Jumat, 24 Oktober 2014

Refleksi untuk Wakil Rakyat

Refleksi untuk Wakil Rakyat

Hendra Kurniawan  ;  Dosen Universitas Sanata Dharma Yogyakarta
KORAN JAKARTA, 16 Oktober 2014
                                                
                                                                                                                       


Tanggal 16 Oktober diperingati sebagai Hari Pangan Sedunia (HPS) dan Hari Parlemen Indonesia (HPI).
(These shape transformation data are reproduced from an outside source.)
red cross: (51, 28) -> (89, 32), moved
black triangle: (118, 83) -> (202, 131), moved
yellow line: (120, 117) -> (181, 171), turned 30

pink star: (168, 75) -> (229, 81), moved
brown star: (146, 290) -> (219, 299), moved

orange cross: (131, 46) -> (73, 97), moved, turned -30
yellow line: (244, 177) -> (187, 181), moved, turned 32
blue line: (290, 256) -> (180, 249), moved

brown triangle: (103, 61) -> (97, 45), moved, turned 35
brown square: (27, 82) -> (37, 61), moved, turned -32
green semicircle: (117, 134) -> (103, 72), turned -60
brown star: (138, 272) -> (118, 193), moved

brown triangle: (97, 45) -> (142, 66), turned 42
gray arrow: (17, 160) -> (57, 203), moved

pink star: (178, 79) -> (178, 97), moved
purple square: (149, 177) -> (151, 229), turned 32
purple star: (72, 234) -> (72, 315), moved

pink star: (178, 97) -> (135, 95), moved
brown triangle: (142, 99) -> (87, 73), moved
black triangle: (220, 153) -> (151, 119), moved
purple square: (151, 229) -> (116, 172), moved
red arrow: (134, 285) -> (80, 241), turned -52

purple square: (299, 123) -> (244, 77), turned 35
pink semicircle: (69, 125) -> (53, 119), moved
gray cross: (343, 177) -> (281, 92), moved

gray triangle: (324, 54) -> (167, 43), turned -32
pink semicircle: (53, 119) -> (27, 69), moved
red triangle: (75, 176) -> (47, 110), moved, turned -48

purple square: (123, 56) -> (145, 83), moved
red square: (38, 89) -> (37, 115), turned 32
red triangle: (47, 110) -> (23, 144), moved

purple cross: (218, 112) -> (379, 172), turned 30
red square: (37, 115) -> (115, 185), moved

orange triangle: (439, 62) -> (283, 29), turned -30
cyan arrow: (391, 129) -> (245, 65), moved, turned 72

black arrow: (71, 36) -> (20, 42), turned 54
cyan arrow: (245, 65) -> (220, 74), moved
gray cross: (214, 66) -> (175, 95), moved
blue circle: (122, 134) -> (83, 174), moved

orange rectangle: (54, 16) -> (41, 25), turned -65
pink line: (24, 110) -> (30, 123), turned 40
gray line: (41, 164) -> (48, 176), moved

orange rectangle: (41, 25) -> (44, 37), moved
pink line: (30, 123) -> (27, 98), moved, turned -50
Tidak seperti hari-hari peringatan lainnya, HPI memang jarang (bahkan tidak pernah) diperingati secara khusus. Masyarakat kebanyakan, termasuk anggota parlemen sendiri, besar kemungkinan tidak mengetahui adanya peringatan HPI. Padahal sebenarnya ini tak kalah penting dan dapat dijadikan momentum anggota parlemen mengevaluasi kinerja sekaligus refleksi diri sebagai wakil rakyat.

Dalam sejarah ketatanegaraan Indonesia, peringatan HPI merujuk pada keluarnya Maklumat Pemerintah Nomor X (baca: iks, bukan sepuluh) tanggal 16 Oktober 1945 yang ditandatangani Wakil Presiden Muhammad Hatta. Maklumat berawal dari petisi untuk Presiden Soekarno yang ditandatangani 40 anggota Komite Nasional Indonesia Pusat (KNIP) pada 7 Oktober 1945. Petisi menuntut perubahan status KNIP bukan hanya sebagai pembantu presiden, seperti pada awal pembentukannya, namun dapat berfungsi sebagai badan legislatif.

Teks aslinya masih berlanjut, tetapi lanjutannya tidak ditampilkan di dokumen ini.